Exactly the lines below starting at the line with "dans la chambre" and ending at the line with "PLZ und Ort" are wanted, with both ends included. Leave out the pictures and add no other lines.

[Data records — start]

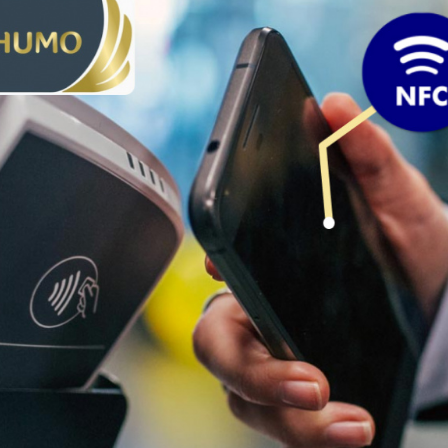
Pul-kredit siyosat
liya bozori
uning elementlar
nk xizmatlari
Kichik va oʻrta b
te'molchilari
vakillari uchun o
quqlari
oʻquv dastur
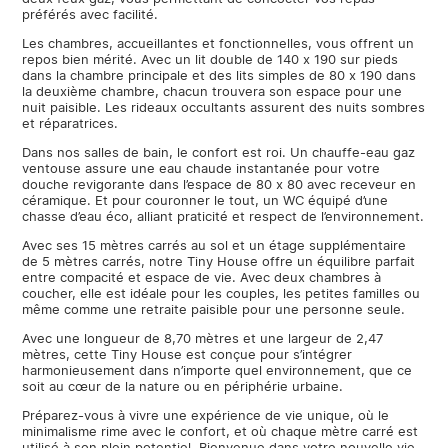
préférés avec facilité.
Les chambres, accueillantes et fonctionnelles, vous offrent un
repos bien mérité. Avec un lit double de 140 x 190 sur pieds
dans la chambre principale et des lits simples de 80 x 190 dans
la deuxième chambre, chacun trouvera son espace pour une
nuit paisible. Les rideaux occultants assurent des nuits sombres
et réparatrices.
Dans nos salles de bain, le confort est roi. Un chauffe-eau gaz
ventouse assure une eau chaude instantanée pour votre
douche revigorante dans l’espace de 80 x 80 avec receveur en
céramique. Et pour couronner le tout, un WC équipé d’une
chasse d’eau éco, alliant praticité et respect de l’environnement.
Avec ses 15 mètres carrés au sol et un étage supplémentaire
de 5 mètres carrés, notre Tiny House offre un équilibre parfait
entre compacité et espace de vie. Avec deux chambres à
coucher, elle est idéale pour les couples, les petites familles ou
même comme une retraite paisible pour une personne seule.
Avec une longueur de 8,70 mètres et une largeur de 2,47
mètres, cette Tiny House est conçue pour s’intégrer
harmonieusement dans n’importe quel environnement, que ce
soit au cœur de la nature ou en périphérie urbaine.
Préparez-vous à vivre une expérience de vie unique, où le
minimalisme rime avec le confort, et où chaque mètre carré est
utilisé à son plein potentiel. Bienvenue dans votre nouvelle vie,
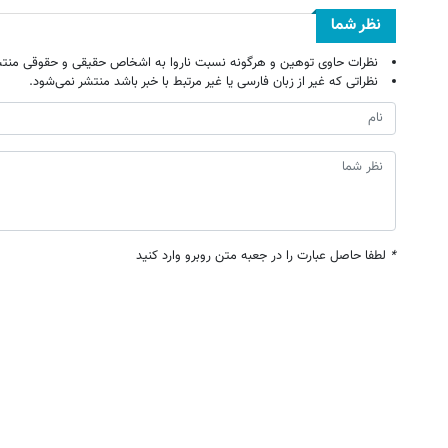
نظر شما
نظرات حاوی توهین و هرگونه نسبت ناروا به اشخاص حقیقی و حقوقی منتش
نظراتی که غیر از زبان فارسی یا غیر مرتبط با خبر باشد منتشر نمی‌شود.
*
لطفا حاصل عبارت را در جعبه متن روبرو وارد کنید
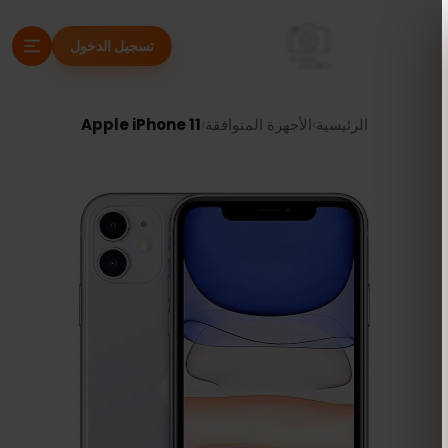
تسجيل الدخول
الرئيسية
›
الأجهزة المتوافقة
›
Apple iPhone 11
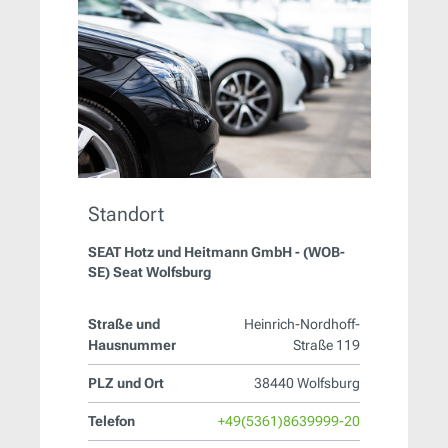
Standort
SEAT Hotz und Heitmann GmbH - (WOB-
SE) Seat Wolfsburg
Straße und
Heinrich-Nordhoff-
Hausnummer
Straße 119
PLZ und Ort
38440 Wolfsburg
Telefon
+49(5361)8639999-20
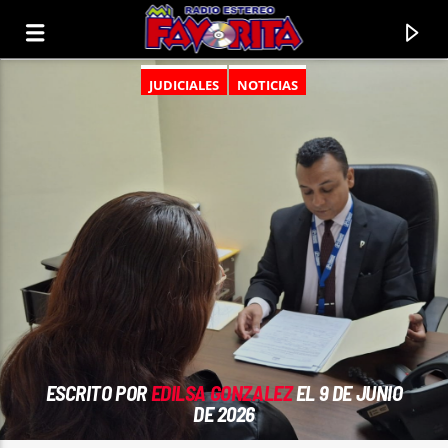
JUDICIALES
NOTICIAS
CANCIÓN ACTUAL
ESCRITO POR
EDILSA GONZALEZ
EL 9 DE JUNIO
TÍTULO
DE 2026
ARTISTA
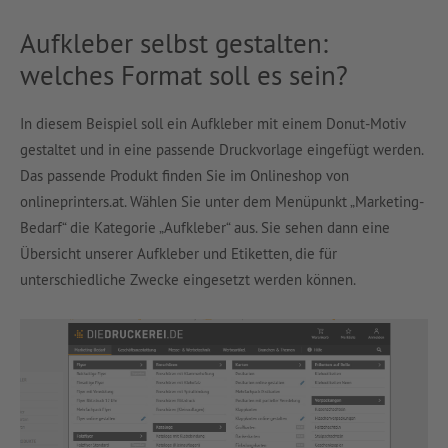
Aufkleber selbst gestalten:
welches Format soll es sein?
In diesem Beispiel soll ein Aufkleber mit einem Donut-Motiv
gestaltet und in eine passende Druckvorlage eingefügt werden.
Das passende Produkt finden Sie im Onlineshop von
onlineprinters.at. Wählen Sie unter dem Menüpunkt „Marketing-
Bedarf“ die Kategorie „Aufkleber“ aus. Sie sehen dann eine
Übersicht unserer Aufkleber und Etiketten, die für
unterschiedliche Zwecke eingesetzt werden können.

[Data records — finish]

Result for this exercise
dans la chambre principale et des lits simples de 80 x 190 dans
la deuxième chambre, chacun trouvera son espace pour une
nuit paisible. Les rideaux occultants assurent des nuits sombres
et réparatrices.
Dans nos salles de bain, le confort est roi. Un chauffe-eau gaz
ventouse assure une eau chaude instantanée pour votre
douche revigorante dans l’espace de 80 x 80 avec receveur en
céramique. Et pour couronner le tout, un WC équipé d’une
chasse d’eau éco, alliant praticité et respect de l’environnement.
Avec ses 15 mètres carrés au sol et un étage supplémentaire
de 5 mètres carrés, notre Tiny House offre un équilibre parfait
entre compacité et espace de vie. Avec deux chambres à
coucher, elle est idéale pour les couples, les petites familles ou
même comme une retraite paisible pour une personne seule.
Avec une longueur de 8,70 mètres et une largeur de 2,47
mètres, cette Tiny House est conçue pour s’intégrer
harmonieusement dans n’importe quel environnement, que ce
soit au cœur de la nature ou en périphérie urbaine.
Préparez-vous à vivre une expérience de vie unique, où le
minimalisme rime avec le confort, et où chaque mètre carré est
utilisé à son plein potentiel. Bienvenue dans votre nouvelle vie,
نظر شما
نظرات حاوی توهین و هرگونه نسبت ناروا به اشخاص حقیقی و حقوقی منتش
نظراتی که غیر از زبان فارسی یا غیر مرتبط با خبر باشد منتشر نمی‌شود.
*
لطفا حاصل عبارت را در جعبه متن روبرو وارد کنید
تسجيل الدخول
الرئيسية
›
الأجهزة المتوافقة
›
Apple iPhone 11
Standort
SEAT Hotz und Heitmann GmbH - (WOB-
SE) Seat Wolfsburg
Straße und
Heinrich-Nordhoff-
Hausnummer
Straße 119
PLZ und Ort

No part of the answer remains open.